Wednesday, December 26, 2007

TOP STORY >>District plans meetings to inform public

By HEATHER HARTSELL
Leader staff writer

To help explain why they’re seeking a 3.9 mills increase, Cabot School District officials intend to educate the public by visiting schools, local civic groups and holding public meetings.

“An uneducated public is the most dangerous thing we can have,” school board president Brooks Nash said.

“It will take lots of education and marketing (to get it passed),” he added.

If the increase were approved in the March 10 special election, Cabot’s total millage would be 39.9 mills, generating the $22.8 million needed for the district’s share of the $50.5 million in construction projects it is trying to fund.

Community members involved in Superintendent Dr. Tony Thurman’s focus group agreed voters need to know why the extra millage is needed.

“The common misconception is that money isn’t a problem here.
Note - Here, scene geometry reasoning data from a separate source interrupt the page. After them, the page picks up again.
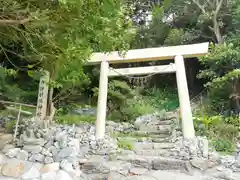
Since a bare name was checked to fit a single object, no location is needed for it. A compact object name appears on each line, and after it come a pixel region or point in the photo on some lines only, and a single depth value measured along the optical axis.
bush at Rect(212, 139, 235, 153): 4.98
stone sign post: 4.61
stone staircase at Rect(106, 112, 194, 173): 4.25
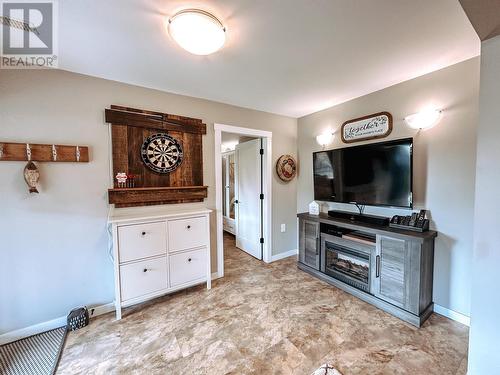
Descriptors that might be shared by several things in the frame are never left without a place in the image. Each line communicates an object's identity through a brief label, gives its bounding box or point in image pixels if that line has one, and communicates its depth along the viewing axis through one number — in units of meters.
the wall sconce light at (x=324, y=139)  2.97
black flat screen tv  2.09
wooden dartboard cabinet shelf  2.17
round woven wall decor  3.37
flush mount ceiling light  1.27
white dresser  2.00
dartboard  2.33
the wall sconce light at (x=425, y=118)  2.00
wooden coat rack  1.72
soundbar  2.28
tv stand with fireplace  1.90
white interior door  3.46
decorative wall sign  2.41
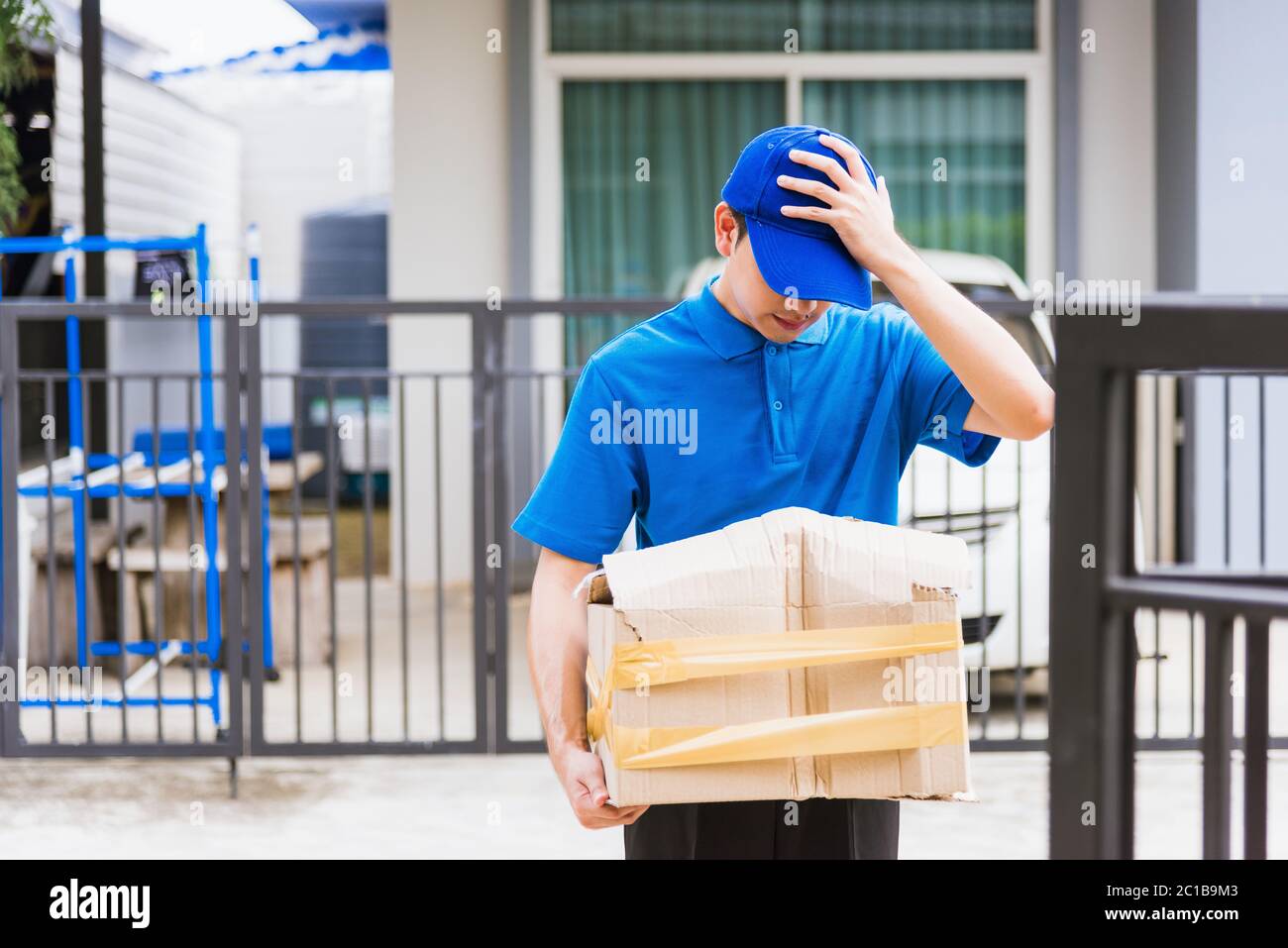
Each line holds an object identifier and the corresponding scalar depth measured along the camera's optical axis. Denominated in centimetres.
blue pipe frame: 567
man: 220
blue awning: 1002
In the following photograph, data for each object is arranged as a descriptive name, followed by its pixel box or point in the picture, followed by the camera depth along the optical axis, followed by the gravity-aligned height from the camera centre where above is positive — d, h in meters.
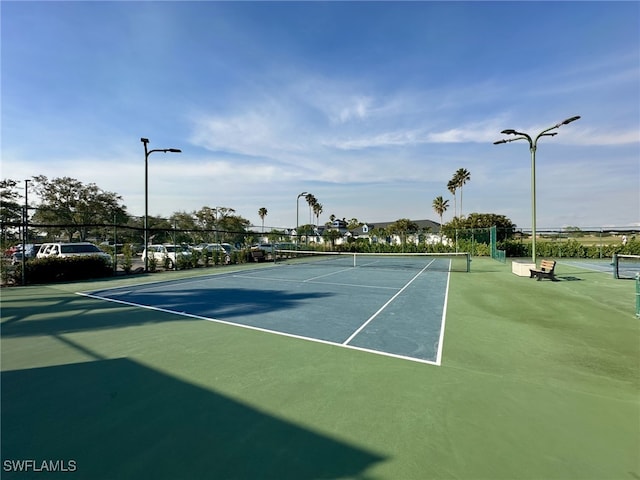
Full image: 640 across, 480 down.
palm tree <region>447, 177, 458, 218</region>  56.78 +9.42
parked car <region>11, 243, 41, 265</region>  13.30 -0.73
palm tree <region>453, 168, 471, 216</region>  54.94 +10.75
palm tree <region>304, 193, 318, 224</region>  70.76 +8.89
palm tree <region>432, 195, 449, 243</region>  64.19 +6.48
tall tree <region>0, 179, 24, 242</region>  27.26 +3.72
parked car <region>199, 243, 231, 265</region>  21.32 -0.87
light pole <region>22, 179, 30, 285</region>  12.87 -0.01
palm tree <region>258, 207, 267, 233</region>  77.38 +6.29
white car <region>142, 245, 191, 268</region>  19.37 -0.97
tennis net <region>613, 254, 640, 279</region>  14.30 -2.03
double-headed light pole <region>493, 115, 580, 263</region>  13.41 +3.60
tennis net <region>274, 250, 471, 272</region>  21.27 -2.08
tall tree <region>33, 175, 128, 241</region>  29.39 +3.85
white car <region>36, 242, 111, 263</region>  15.63 -0.59
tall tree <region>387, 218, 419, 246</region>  73.09 +2.57
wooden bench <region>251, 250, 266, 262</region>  24.50 -1.44
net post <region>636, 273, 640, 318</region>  7.06 -1.42
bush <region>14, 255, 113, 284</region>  13.51 -1.44
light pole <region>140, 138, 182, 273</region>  16.56 +3.26
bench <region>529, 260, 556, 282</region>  13.35 -1.62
People don’t know where the money is really coming from,” said Hayley Tacker, a Magness Creek parent, after hearing Thurman explain how millage works, something she said she didn’t know beforehand.

“Parents just don’t understand that there’s only so much money, and to keep our kids up-to-date, we’ll have to chip in and help,” Tacker added.

Cabot residents without children in the school system must also be educated, said Carolyn Park, secretary for the Cabot Scholarship Foundation.

“You have to hit the senior citizens hard to let them know how it affects them,” Park said.

Resident Tom Anderson summed it up best – “Someone has helped put the kids before yours in school and now it’s your turn,” he said.

The projects an increased millage would help fund include a $13 million health, physical education and recreation complex at the high school attached to a new cafeteria/student center; $11.3 million for a new elementary school; $9.04 million to install heating, ventilation and air conditioning units in 10 kitchens in the district as well as HVAC systems at Southside Elementary, Junior High South and Central Elementary; $7.3 million to add 40 classrooms at the high school to accommodate future growth; $3.66 million for renovations to the high school auditorium; $3.6 million to renovate the high school S-building; $2.27 million to upgrade the science labs at Junior High South to accommodate growth in the next four years; $1.86 million for a new roof and HVAC system at Eastside Elementary School; $1.77 million for HVAC systems in the physical-education facilities at eight campuses; and $1.82 to construct a new facility for the district’s charter school.

The district hopes the state facilities board will help fund the projects in a 60-40 split, but if not, Cabot will have to decide where to spend its 40 percent share of the cost for at least some of the 16 proposed construction projects in the next three to five years.

Also included in the 16 projects are two items the district knows are not eligible for any state assistance – purchasing the land for a new elementary school, estimated to cost $200,000, and paving Stagecoach Road from Stagecoach Elementary School to Campground Road, at an estimated cost of $50,000.

Grade configurations

Before the school board de-cided on a millage increase, it voted to move ninth grade to the high school campus in the next few years, a move that would be easier with the completion of the proposed new cafeteria and use the existing high school programs, which would more efficiently utilize the district’s facilities.

Thurman said if the ninth-graders were at the high school, it would be a special program and ninth- through 12th-graders would not be in the same structure, something he said didn’t work several years ago.

The district is at least four or five years away from moving the ninth-graders, but teacher training would take place well in advance because the district wants to do it right, Thurman said.

Ninth grade is also the grade level at which students begin accumulating credits for graduation.